### PAGE EXCERPT
Review of Marrying Hungary

Marrying Hungary

This past weekend, I finally finished reading Montreal author Linda Leith's autobiographical new book, entitled Marrying Hungary. I started reading it for the purposes of a review (Leith resides in NDG and therefore makes for a perfect Monitor article), but became engrossed in it for reasons that had nothing to do with my editorial duties and everything to do with the feeling that I was being treated to the musings of a kindred spirit. As an allophone and as someone who has lived a good chunk of her life abroad, it's sometimes hard for me to explain to others how I feel about Montreal --the place of my birth and my earliest childhood memories-- and why I love this city so fiercely.

Reading Linda Leith's explanation of why someone such as herself (born in Belfast, Northern Ireland and subsequently living in London, Brussels, Basel, Paris, Budapest and finally, Montreal) feels most at home right here in la Belle Province, made me shake my head in fervent agreement. Finally! Someone had articulated my feelings and had done so in such an eloquent and true fashion, that it made me want to cry.

"Montreal is human in scale while being a real city, a city big enough to support theatres and orchestras and festivals and good restaurants and all the other things you want to have available to you even when you have no immediate interest in going," she says. "It has a sense of its place in the world, and a recognizable personality, diffident and ironic. It's human in its contradictions, its mix of peoples and languages, and in its acknowledgement of people's frailties and of their desire for fun. And it's a French-speaking city. That is not incidental. I love the fact that the city will always remain in some ways foreign to me."

Dataset entries:
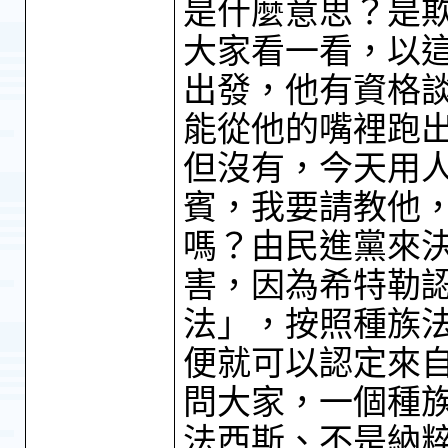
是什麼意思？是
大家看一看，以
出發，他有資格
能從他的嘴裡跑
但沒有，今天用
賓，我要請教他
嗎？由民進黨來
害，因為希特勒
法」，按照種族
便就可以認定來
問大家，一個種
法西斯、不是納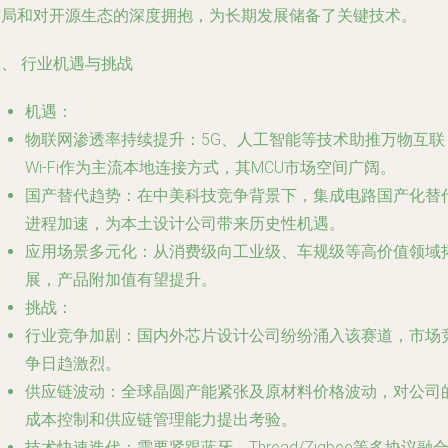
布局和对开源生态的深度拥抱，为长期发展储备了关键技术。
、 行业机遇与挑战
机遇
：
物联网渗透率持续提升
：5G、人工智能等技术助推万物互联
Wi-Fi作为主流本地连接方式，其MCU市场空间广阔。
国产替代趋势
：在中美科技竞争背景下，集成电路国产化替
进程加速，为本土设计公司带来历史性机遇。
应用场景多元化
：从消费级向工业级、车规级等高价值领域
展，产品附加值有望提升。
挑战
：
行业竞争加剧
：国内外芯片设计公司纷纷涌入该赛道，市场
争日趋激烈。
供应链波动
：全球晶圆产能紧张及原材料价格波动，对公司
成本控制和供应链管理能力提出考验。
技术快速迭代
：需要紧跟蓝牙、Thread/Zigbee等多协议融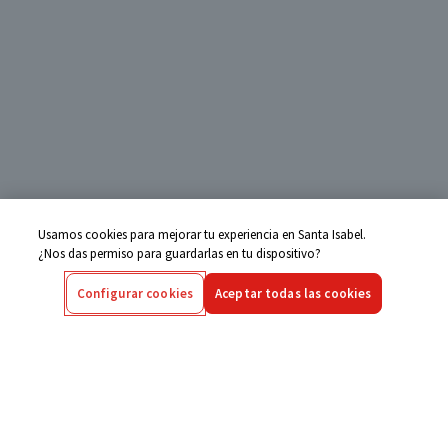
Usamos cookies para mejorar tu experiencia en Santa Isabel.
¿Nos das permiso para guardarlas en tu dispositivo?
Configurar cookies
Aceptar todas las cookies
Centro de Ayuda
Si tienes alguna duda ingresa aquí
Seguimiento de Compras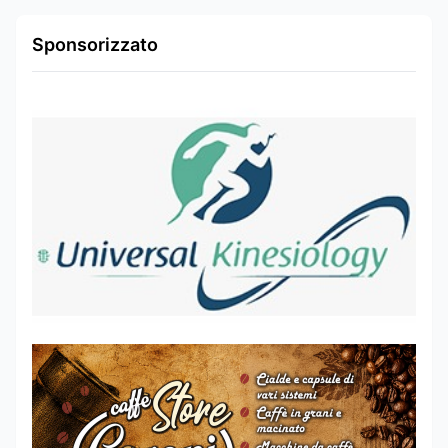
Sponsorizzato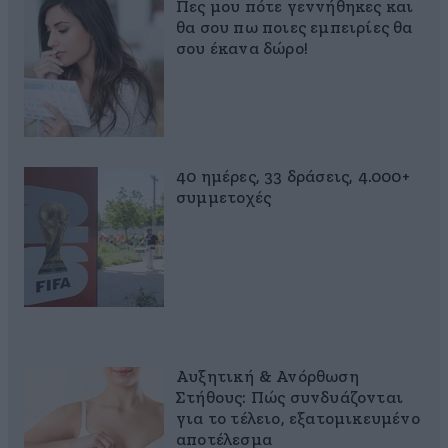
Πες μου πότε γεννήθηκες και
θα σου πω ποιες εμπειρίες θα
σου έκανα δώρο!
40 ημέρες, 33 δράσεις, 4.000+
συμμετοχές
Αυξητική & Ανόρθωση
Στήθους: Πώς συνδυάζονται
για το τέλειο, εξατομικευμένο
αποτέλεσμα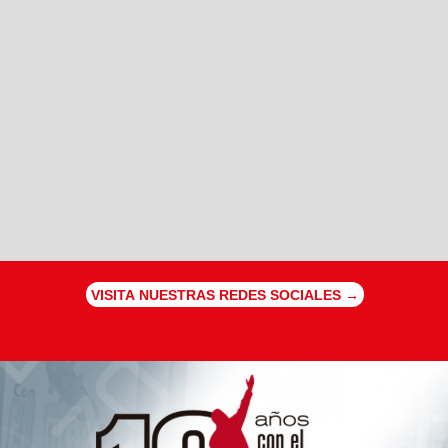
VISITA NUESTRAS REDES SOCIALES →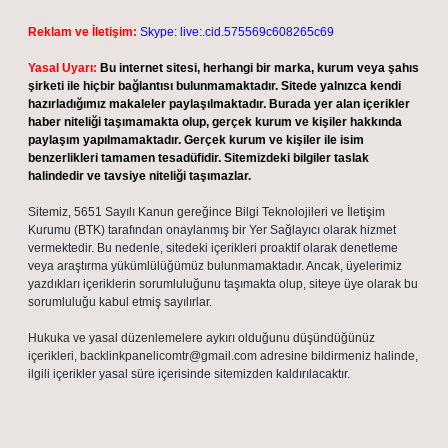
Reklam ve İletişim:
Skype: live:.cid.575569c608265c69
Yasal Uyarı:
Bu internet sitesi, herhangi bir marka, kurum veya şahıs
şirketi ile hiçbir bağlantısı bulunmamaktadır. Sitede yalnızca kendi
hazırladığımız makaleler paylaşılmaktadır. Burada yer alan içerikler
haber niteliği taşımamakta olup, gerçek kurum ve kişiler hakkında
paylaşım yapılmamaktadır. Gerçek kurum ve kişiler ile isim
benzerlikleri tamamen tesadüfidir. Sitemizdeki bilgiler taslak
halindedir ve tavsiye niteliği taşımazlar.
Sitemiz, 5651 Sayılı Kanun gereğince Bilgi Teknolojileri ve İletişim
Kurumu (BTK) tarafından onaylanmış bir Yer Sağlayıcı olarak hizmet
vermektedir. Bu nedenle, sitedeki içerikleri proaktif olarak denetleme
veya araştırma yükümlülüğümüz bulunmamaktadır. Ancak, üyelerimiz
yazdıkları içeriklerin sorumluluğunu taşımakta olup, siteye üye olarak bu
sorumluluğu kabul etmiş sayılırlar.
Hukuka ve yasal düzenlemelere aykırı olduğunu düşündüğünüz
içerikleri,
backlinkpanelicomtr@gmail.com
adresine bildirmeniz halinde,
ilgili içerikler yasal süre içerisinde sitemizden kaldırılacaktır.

* * *

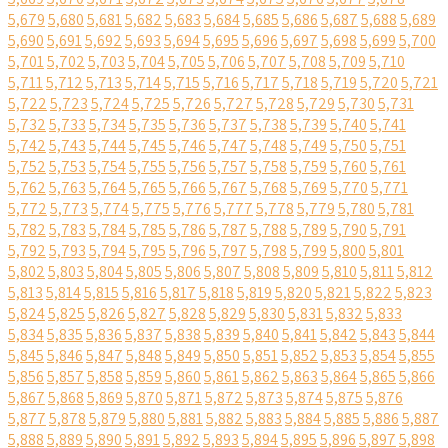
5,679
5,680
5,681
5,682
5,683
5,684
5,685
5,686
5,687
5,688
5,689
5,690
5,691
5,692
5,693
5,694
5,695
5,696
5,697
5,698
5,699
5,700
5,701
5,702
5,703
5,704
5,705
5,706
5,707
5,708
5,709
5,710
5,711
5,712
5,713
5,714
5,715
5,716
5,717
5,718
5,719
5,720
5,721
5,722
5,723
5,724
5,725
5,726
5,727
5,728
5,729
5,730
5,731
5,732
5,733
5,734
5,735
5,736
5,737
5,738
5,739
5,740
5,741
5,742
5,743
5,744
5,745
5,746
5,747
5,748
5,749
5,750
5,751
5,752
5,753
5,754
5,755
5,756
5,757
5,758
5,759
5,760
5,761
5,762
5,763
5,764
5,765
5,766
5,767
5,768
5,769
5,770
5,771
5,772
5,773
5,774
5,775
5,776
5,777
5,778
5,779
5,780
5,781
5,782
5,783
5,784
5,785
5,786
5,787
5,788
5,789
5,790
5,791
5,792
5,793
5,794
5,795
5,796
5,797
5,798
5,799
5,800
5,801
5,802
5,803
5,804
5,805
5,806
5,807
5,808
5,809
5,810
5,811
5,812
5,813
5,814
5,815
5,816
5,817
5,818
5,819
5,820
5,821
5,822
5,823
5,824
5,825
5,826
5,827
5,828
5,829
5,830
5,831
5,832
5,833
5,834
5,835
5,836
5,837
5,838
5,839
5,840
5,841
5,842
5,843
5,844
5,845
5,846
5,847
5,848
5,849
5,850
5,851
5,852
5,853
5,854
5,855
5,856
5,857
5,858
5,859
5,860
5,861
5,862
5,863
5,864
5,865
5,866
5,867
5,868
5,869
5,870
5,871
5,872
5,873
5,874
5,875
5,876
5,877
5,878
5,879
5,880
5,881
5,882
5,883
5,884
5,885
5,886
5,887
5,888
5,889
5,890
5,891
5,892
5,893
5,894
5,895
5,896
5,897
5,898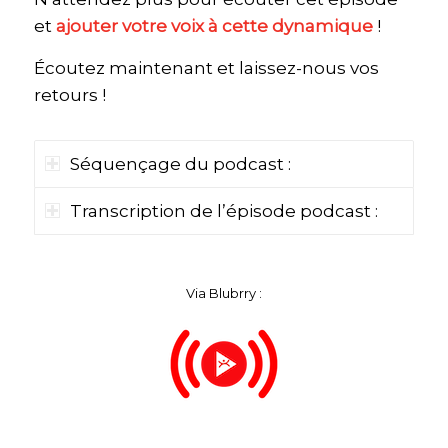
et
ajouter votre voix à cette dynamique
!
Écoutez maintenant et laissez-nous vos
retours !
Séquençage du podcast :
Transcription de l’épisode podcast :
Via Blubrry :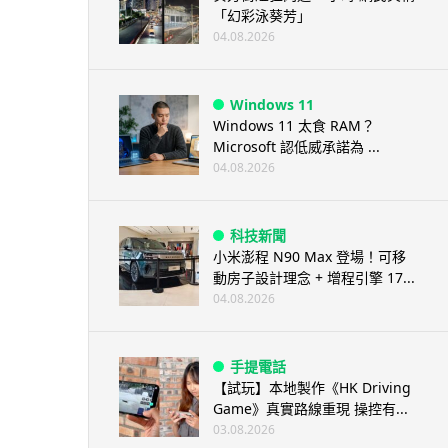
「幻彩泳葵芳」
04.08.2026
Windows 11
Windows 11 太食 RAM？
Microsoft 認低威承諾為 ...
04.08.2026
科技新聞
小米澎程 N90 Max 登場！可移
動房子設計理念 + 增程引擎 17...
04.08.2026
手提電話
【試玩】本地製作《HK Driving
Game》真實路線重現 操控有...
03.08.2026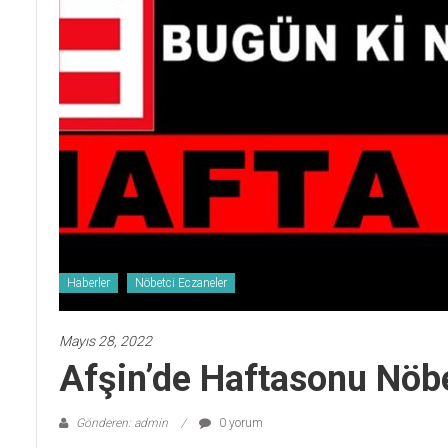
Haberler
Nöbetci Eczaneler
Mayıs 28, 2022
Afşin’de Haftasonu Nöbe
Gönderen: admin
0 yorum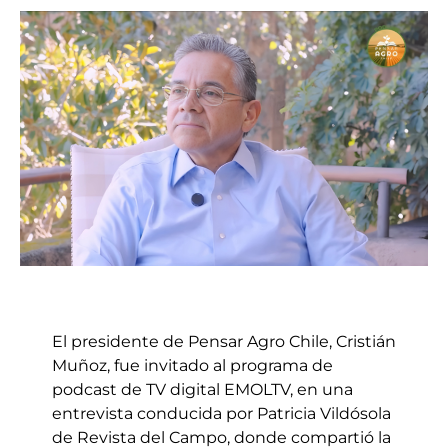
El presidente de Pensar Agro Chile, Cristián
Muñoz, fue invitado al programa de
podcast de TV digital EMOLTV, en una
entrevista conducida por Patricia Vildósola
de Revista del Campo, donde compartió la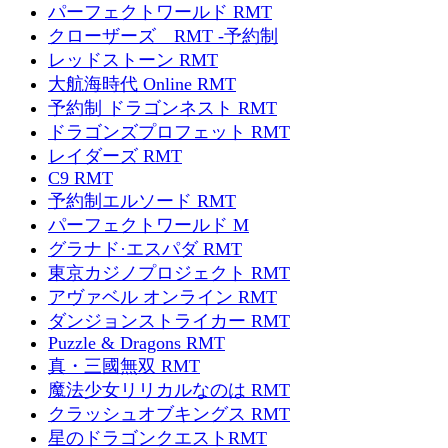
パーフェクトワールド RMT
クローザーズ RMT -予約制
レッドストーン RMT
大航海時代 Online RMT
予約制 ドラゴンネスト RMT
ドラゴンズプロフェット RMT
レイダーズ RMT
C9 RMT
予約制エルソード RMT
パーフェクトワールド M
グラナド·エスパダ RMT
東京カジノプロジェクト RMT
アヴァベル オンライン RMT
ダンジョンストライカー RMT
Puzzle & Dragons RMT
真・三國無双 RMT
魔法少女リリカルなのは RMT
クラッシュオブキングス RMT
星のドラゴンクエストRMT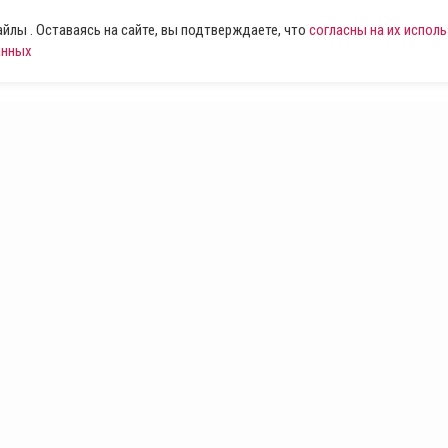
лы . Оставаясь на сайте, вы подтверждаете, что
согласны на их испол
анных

---

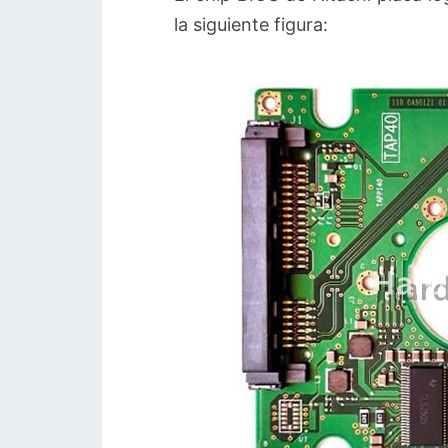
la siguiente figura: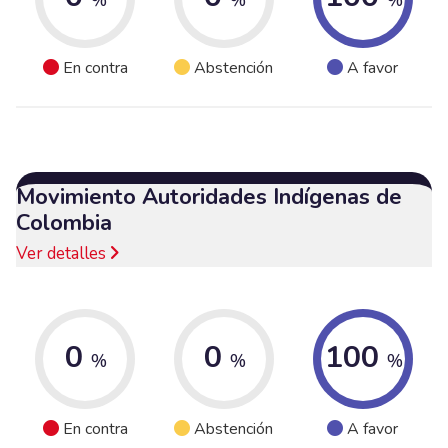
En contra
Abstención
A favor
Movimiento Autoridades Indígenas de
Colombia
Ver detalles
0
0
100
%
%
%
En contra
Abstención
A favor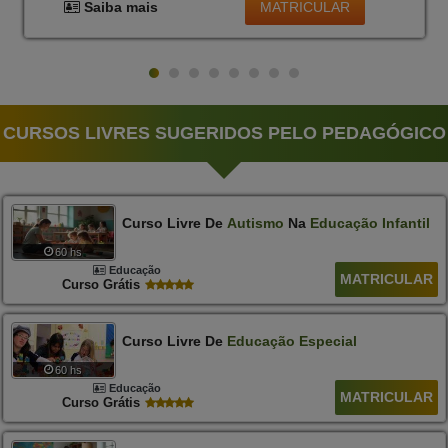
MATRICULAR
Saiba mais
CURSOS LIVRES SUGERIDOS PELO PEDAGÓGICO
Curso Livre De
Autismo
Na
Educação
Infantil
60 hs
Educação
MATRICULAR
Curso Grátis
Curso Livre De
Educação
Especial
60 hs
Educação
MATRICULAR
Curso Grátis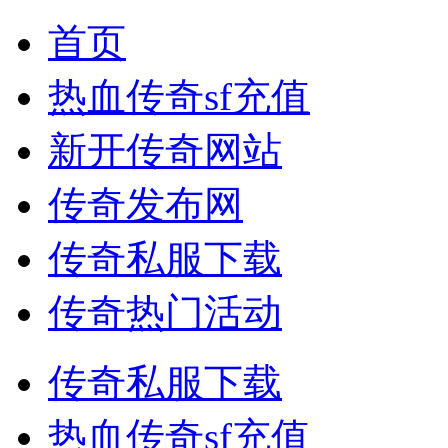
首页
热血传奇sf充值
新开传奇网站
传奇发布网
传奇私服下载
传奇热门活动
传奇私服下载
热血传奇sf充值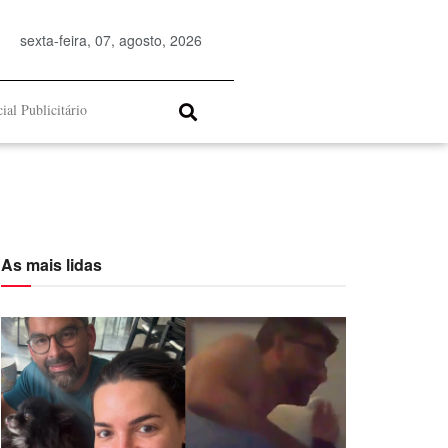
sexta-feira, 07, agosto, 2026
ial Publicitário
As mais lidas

### ACTIVITY LIST
(A) Condense the paragraph of the book review that begins "Reading Linda Leith's explanation" into a shorter version that keeps its main facts.
(B) Pick up the review of the book Marrying Hungary after its last paragraph and carry it forward.

### ANSWERS FOR EACH ITEM
(A) Linda Leith, born in Belfast, Northern Ireland, lived in London, Brussels, Basel, Paris and Budapest before settling in Montreal. Her account of why she feels most at home in Quebec made me nod in strong agreement. She had expressed my own feelings so eloquently and truly that it made me want to cry.

(B)
If that paragraph is not a love letter to our city, I don't know what is. And those who fall in love with our vivacious, bizarre, downtrodden, manic mess of a metropolis are usually the ones who've travelled and experienced other cultures, norms and ways of life and have come to appreciate this marvelous mix, these clashing cultures we know as Montreal.

Not having one singular place to call home, is both a blessing and a curse. It can be lonely always being the 'outsider'; never quite feeling "de souche" enough, not having (or knowing) of a family tree that has roots that extend deep into a city's makeup. But, being an outsider also frees you up to be who you want to be, to define yourself and your surroundings on your own terms, to associate with who you want to and discover that you love the place you call home, not because you have to, but because you want to.

A rootless past can make for an insightful vagabond, someone who's empathetic to people's --and a city's-- frailties and mysteries, someone who consciously chooses to fall in love with the foreign. If, as they say, "familiarity breeds contempt" living in a place that will always feel a little foreign and a little unfamiliar, might perhaps have the makings of a life-long love affair.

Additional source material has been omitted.